Sentiment Weighed Down Further by Fiscal Cliff and ECB

 
on November 09 2012 5:11 AM

Market sentiment continued to be weighed down by concerns over fiscal cliff in the US, weakness in Eurozone data and ECB President Draghi’s lack of signal in further easing despite deteriorated economic outlook. Wall Street, fell with the DJIA and the S&P 500 index falling -0.94% and -1.22% respectively. Commodities, however, climbed higher, recovering from the sharp fall in the prior day. The front-month contract for WTI crude oil added +0.77% while the equivalent Brent crude contract gained +0.40%. Gold rose to a 3-week high of 1735.1 before settling at 1726.0, up +0.70%. Worried that sovereign debt crisis in the Eurozone might have worsened again have sent the yellow metal higher.

Now that the election dust is settled, what President Barack Obama would do in his second term to avoid the US fiscal cliff problem is of the focus. He is scheduled to speak on Friday about the issue. According to a statement from the White House, the President “reiterated his commitment to finding bipartisan solutions to: reduce our deficit in a balanced way, cut taxes for middle-class families and small businesses and create jobs". House Speaker John Boehner Boehner called for cooperation and stated that he’s confident that the Republican would accept new government revenues as part of a deal to reduce the federal debt.

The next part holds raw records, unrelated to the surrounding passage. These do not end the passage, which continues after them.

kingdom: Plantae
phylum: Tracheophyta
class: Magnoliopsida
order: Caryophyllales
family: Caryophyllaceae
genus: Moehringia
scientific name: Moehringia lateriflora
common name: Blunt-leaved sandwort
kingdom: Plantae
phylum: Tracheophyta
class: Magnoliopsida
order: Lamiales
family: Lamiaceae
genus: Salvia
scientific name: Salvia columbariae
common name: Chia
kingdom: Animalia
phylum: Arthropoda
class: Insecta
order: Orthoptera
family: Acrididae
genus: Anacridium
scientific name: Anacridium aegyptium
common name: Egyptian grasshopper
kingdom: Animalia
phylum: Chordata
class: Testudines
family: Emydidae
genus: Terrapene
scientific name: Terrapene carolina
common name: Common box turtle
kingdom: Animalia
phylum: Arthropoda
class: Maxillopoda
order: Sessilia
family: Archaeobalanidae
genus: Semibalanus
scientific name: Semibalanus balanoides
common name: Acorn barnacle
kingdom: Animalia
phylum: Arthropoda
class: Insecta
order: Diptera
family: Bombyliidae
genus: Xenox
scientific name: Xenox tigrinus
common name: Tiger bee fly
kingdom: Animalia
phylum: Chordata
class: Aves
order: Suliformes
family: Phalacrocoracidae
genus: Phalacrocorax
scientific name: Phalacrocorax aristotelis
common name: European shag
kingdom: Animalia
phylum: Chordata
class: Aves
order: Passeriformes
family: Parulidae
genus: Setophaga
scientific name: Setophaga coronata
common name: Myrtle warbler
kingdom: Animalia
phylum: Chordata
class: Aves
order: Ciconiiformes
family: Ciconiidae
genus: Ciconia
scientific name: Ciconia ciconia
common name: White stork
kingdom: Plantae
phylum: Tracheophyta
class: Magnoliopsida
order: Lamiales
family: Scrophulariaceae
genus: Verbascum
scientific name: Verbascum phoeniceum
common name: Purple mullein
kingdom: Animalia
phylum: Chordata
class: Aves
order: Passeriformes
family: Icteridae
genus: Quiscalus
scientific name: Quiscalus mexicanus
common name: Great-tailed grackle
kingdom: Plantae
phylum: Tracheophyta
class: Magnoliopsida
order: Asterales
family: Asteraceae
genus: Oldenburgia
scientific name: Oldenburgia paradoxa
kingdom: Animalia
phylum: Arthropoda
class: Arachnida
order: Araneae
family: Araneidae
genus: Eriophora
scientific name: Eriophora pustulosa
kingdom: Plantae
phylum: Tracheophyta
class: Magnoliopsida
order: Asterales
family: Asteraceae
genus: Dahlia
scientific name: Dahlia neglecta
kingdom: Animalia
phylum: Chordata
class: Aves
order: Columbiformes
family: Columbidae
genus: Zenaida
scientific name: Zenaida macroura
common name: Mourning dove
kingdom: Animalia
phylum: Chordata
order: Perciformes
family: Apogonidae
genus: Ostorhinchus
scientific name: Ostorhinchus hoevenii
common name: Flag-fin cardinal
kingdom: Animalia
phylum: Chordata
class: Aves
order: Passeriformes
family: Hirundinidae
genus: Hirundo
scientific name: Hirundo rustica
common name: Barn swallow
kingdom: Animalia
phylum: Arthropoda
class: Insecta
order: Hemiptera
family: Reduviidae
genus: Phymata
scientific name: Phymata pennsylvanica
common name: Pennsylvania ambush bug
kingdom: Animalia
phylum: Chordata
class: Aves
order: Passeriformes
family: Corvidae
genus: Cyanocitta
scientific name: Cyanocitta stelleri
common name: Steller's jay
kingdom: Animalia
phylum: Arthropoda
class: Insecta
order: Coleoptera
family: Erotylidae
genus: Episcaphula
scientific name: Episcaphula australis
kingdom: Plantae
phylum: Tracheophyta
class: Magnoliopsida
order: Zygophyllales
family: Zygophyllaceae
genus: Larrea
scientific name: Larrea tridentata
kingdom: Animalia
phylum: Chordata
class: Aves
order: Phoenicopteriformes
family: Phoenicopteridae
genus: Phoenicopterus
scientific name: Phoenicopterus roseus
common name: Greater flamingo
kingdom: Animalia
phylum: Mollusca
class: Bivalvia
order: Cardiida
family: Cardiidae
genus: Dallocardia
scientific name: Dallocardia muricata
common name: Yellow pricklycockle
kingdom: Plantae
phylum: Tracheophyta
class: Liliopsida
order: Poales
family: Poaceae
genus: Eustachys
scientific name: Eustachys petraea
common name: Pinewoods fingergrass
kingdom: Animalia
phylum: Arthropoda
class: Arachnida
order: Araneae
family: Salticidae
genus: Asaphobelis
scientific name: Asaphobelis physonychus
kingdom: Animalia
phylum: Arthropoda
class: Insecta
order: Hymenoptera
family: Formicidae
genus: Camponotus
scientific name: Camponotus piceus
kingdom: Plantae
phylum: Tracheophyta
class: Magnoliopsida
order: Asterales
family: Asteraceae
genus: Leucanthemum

As expected, the ECB left the main refinancing rate unchanged at the November meeting. While President Draghi signaled that the 17-nation bloc’s economic outlook has weakened, policymakers appeared to have no intention to add further easing measures to contain the deterioration. One reason we believe is the unchanged inflation outlook. Meanwhile, the central bank viewed current interest rates as appropriate and “accommodative” enough for the current situation, citing negative real rates as an evidence of this very easy stance. While the OMT is now operational, the President asserted that it would not be unconditional and the Spanish government would be get assurances about OMT ahead of its application. Concerning Greece, the ECB welcomed passage of the austerity measures by the parliament but stated that the central bank “is by and large done” on assistance given to Greece. The ECB also stated that the central bank “assures price stability and pursues the restoration of monetary-policy transmission channels but can’t do monetary financing”. This is expected to refer to the potential for T-bills financed by ELA and its legitimacy.

On the dataflow, Germany’s trade balance surplus fell from 18.1B (seasonally adjusted) euro to 17.0B euro in September. However, the surprising decline in exports on both monthly and yearly bases was worrisome. Indeed, the -3.4% y/y drop in export was the first negative reading since early 2010. Initial jobless claims fell -8K to 355K in the week ended November 3. However, the decline was probably due to the situation that some were not able to submit applications due to power outages and transportation disruptions. The 4-week average rose +3K to 371K last week while continuing claims fell -135K to 3127K in the week ended October 27. Today, the University of Michigan confidence index might have risen to 82.9 in November from 82.6 a month ago.